Ontvangen 30 juni 2020
De ondergetekenden stellen het volgende amendement voor:
In artikel 33, tweede lid, van de Zorgverzekeringswet vervalt «4% van» en wordt aan het slot ingevoegd « , indien de zorgverzekeraar aan de ondergrens zit van de vereiste solvabiliteit.».
Door de uitbraak van het coronavirus zijn de uitgaven voor ziekenhuizen en andere zorgaanbieders enorm toegenomen. Daarbij verwachten ziekenhuizen de komende jaren ook nog zo’n drie miljard extra kosten voor alle coronazorg. Deze kosten kunnen nog verder toenemen door een potentiële tweede golf van het Covid-19 virus. De rekening voor extra zorgkosten kan via zowel de zorgpremies als de inkomensafhankelijke bijdrage bij mensen terecht komen. Indieners zijn van mening dat we de kosten van de coronacrisis niet mogen neerleggen bij mensen via de zorgpremie en de inkomensafhankelijke bijdrage, omdat de middeninkomens dan onevenredig hard worden getroffen.

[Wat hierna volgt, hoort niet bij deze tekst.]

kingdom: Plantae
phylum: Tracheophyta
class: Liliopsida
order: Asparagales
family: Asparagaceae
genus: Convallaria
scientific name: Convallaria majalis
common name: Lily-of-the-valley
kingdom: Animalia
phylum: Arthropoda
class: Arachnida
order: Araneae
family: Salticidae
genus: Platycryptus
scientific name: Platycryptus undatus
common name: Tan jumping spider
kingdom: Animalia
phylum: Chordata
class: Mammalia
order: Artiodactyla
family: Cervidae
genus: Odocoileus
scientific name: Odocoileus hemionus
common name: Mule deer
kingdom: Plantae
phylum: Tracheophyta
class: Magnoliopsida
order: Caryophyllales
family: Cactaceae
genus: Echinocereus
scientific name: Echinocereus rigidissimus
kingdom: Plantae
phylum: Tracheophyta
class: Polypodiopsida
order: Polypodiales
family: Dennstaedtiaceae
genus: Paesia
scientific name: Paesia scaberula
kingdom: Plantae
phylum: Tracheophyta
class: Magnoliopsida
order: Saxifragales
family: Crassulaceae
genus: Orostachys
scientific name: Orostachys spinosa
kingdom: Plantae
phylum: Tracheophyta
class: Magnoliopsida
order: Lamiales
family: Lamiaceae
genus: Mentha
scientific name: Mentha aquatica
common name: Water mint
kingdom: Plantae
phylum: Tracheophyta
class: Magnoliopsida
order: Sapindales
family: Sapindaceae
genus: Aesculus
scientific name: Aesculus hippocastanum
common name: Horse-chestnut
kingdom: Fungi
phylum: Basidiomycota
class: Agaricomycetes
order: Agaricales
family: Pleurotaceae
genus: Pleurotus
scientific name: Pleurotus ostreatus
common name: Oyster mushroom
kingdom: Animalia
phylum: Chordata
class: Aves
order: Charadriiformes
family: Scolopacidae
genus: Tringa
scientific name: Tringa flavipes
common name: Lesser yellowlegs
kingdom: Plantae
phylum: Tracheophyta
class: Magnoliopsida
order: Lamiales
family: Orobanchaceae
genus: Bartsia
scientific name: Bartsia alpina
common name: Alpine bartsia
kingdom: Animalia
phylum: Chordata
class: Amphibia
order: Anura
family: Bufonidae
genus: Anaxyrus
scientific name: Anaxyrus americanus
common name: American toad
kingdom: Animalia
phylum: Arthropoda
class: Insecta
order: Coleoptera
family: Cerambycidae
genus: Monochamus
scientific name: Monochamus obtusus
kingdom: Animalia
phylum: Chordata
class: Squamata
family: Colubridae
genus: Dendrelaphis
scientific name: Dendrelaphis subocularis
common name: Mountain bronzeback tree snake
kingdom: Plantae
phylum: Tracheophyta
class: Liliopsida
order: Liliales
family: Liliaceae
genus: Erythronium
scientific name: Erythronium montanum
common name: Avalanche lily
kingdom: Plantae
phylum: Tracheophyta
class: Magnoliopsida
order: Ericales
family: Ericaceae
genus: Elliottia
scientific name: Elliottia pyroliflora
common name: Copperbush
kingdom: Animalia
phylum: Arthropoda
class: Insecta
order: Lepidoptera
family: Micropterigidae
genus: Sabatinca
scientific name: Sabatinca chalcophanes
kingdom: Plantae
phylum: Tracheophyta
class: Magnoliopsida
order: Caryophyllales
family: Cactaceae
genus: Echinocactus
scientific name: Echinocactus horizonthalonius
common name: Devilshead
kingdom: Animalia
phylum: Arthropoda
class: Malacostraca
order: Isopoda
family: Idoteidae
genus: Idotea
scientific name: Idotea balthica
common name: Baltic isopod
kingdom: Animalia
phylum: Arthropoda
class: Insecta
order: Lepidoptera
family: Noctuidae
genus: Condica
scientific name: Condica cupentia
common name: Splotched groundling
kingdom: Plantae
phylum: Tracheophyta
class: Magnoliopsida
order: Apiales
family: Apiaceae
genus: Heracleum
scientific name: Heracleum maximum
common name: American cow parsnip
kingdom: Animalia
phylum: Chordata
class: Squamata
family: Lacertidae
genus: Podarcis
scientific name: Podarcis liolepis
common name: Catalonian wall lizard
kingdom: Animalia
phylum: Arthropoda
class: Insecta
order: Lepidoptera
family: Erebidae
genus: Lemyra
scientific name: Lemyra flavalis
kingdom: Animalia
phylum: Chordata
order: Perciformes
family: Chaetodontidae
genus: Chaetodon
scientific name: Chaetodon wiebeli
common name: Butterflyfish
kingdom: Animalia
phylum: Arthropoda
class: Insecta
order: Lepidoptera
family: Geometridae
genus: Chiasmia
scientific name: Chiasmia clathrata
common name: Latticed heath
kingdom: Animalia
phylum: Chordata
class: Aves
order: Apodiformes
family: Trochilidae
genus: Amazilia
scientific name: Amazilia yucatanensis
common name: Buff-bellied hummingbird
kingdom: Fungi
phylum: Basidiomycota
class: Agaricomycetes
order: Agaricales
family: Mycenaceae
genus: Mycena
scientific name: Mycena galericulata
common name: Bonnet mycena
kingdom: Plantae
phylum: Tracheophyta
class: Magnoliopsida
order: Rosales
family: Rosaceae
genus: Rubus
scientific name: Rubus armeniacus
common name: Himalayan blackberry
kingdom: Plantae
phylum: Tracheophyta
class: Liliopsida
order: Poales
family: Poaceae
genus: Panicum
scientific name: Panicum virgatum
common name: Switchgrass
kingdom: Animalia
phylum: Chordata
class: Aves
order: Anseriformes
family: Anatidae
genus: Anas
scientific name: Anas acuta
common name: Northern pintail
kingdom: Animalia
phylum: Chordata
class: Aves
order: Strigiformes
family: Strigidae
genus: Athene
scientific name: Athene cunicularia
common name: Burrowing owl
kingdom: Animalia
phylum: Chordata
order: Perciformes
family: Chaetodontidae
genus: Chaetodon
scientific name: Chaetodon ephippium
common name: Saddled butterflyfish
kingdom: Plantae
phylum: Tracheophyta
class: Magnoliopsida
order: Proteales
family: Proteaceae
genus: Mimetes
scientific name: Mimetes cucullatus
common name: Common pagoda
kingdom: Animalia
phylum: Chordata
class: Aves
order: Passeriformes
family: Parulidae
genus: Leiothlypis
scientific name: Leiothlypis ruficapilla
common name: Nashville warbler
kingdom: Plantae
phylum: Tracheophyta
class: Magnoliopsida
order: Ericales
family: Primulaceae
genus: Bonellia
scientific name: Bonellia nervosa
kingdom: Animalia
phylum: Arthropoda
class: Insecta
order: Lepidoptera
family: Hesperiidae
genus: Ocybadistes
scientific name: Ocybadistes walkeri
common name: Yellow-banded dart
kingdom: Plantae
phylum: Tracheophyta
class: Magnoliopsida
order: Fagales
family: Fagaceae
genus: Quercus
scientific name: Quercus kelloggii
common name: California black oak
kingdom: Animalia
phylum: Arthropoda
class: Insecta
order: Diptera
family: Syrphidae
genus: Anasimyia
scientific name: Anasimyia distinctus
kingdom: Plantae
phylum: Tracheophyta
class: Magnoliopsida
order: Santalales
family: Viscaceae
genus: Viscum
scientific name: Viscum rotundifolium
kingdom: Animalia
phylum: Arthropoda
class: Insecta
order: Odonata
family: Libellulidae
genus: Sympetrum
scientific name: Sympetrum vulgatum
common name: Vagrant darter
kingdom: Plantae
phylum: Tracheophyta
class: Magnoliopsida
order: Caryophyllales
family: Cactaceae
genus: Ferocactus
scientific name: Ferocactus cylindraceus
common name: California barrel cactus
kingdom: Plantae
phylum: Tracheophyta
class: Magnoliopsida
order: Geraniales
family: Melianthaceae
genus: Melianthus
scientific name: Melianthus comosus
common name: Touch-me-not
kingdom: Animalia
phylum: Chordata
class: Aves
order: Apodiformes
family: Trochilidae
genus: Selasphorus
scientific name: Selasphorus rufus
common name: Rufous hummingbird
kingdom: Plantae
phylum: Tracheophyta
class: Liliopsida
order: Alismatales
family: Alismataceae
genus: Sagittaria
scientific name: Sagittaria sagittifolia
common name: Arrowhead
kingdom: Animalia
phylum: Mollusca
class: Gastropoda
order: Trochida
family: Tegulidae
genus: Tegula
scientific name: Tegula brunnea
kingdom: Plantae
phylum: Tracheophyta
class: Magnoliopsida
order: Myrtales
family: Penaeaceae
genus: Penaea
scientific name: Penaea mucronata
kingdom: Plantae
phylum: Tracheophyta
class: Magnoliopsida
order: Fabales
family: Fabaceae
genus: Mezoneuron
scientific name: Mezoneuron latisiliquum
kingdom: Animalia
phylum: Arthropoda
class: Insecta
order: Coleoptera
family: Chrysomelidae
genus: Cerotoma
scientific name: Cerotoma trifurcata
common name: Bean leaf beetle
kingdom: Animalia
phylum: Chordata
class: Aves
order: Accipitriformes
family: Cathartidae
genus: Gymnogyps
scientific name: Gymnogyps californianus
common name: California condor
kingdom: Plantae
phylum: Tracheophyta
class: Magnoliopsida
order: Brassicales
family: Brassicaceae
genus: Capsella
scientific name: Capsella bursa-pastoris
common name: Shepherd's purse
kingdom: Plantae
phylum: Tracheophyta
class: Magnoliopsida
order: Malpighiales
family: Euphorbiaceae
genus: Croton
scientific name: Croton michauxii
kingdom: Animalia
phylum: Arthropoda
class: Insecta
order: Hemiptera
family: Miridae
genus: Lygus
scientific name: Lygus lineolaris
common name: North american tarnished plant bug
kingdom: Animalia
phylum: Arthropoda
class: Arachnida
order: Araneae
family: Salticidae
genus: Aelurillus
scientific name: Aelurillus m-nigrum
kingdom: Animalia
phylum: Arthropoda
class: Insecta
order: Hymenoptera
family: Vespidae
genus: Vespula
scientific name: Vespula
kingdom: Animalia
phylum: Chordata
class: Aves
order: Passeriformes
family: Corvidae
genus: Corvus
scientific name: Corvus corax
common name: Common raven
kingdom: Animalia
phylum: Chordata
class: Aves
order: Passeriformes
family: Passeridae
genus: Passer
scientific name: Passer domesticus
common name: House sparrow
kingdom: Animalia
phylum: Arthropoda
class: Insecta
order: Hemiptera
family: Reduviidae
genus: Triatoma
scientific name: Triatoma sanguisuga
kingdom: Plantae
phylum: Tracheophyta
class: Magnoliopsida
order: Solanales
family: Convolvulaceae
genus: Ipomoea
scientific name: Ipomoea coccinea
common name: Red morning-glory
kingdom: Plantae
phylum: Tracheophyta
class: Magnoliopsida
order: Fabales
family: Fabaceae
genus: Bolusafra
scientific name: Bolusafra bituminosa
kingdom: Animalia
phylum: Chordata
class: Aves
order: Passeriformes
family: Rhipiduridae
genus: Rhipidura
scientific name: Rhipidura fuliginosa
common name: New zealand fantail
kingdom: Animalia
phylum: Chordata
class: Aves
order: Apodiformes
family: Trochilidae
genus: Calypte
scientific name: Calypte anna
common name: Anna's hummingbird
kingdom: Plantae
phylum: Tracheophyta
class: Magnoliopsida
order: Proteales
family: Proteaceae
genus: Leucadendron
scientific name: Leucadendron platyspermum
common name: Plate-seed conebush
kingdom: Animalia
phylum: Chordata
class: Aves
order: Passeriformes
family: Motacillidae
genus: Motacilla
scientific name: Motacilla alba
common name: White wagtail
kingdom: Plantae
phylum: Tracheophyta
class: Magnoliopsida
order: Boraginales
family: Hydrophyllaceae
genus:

De zorgverzekeraars kunnen de kosten van de coronacrisis op verschillende manieren opvangen. Allereerst hebben verzekeraars flinke reserves in kas. Zij kunnen de kosten van de coronacrisis hiermee voor een deel dekken en daarmee de stijging van de zorgpremie afremmen. Daarbij biedt de overheid een catastroferegeling aan waarmee zorgverzekeraars die buitensporige kosten maken door rampen (zoals een pandemie) een beroep kunnen doen op een extra bijdrage uit het Zorgverzekeringsfonds. Een zorgverzekeraar kan een beroep doen op de regeling wanneer de meerkosten van de coronacrisis boven de 4 procent uitkomen van de vereveningsbijdrage (dit is de reguliere bijdrage van de overheid aan een zorgverzekeraar).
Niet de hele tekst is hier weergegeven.